### [Problem to solve]
The records that follow are to be repeated exactly, with no pictures carried over.

### [Records shown]
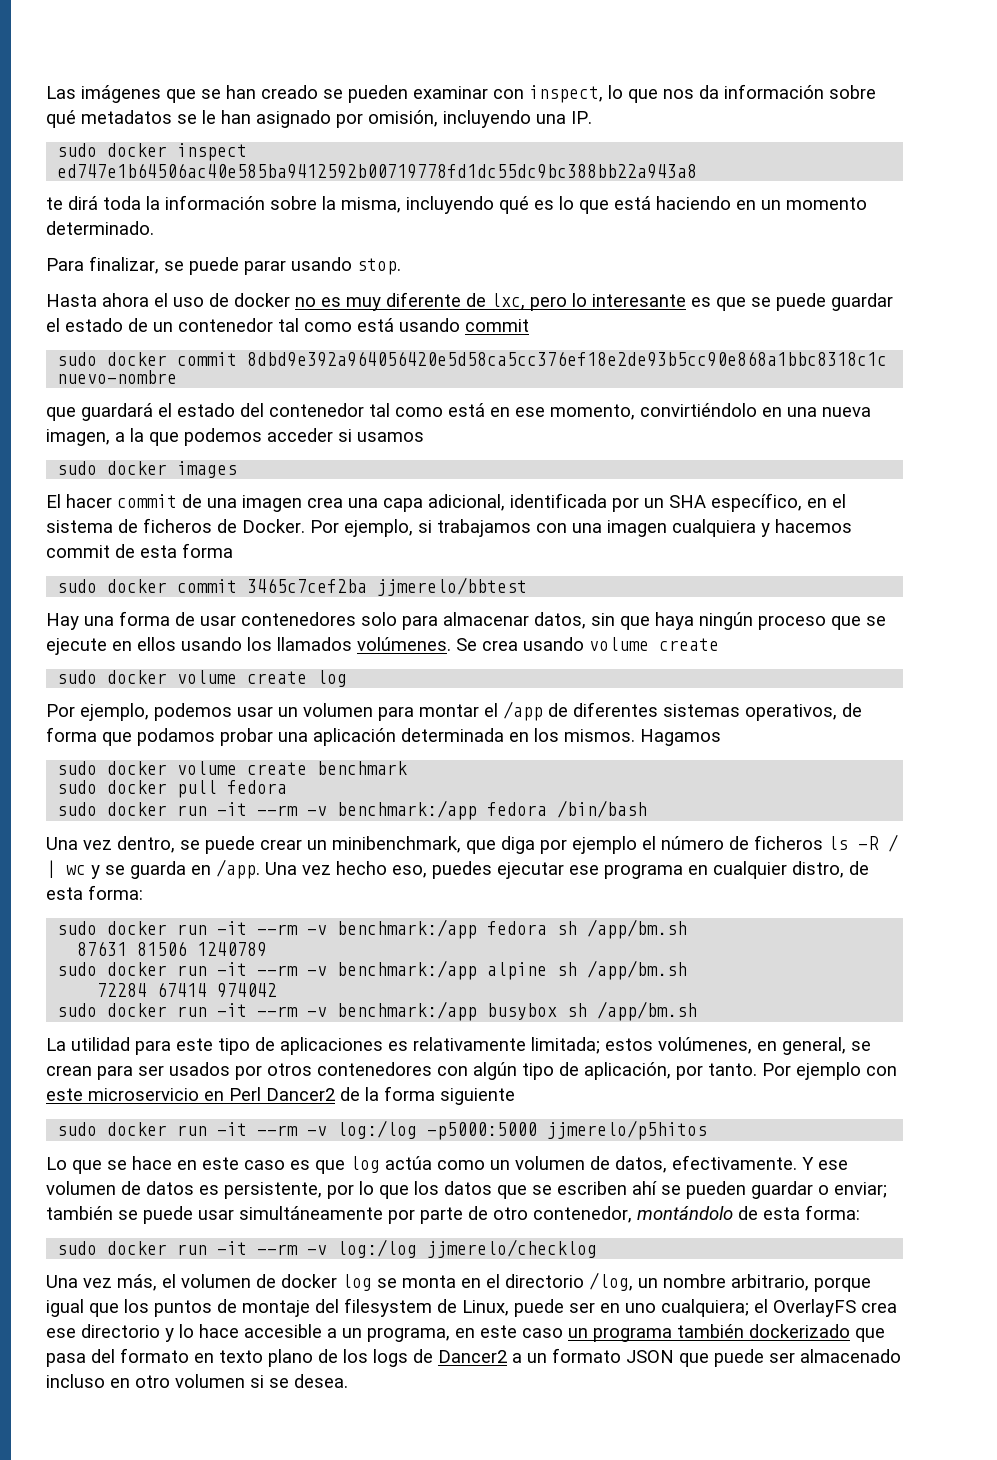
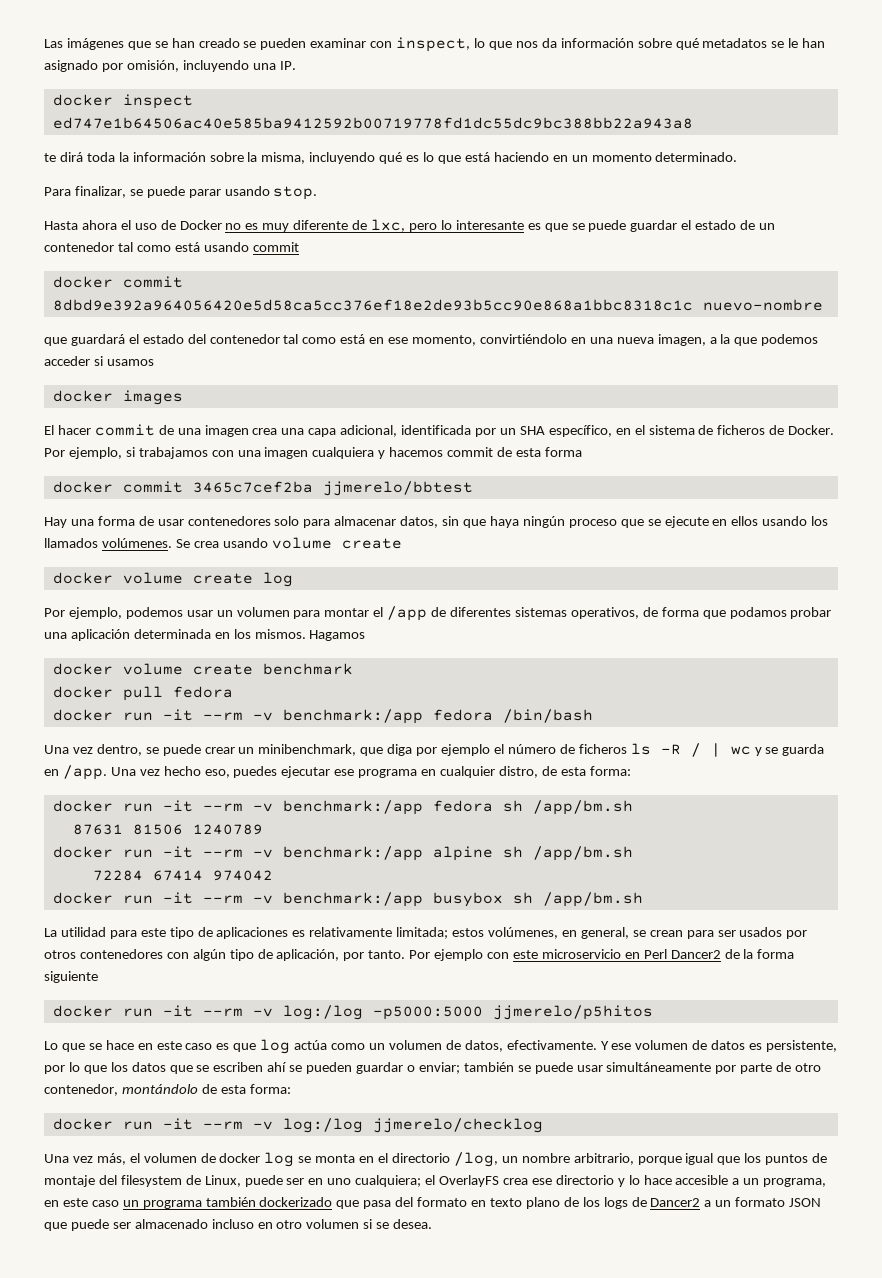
[57,143,98,157] sudo -> (296, 65) none
[234,293,290,307] docker -> [179,220,222,230] Docker
[57,352,98,366] sudo -> (299, 247) none
[57,461,98,475] sudo -> (154, 362) none
[57,579,98,593] sudo -> (582, 452) none
[57,670,98,684] sudo -> (402, 543) none
[57,761,98,775] sudo -> (366, 635) none
[57,780,98,794] sudo -> (353, 669) none
[57,802,98,816] sudo -> (233, 692) none
[57,921,98,935] sudo -> (631, 771) none
[57,962,98,976] sudo -> (263, 829) none
[57,1003,98,1017] sudo -> (273, 875) none
[57,1122,98,1136] sudo -> (98, 977) none
[57,1241,98,1255] sudo -> (291, 1089) none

### [Reply]
[57,143,98,157] sudo -> (296, 65) none
[234,293,290,307] docker -> [179,220,222,230] Docker
[57,352,98,366] sudo -> (299, 247) none
[57,461,98,475] sudo -> (154, 362) none
[57,579,98,593] sudo -> (582, 452) none
[57,670,98,684] sudo -> (402, 543) none
[57,761,98,775] sudo -> (366, 635) none
[57,780,98,794] sudo -> (353, 669) none
[57,802,98,816] sudo -> (233, 692) none
[57,921,98,935] sudo -> (631, 771) none
[57,962,98,976] sudo -> (263, 829) none
[57,1003,98,1017] sudo -> (273, 875) none
[57,1122,98,1136] sudo -> (98, 977) none
[57,1241,98,1255] sudo -> (291, 1089) none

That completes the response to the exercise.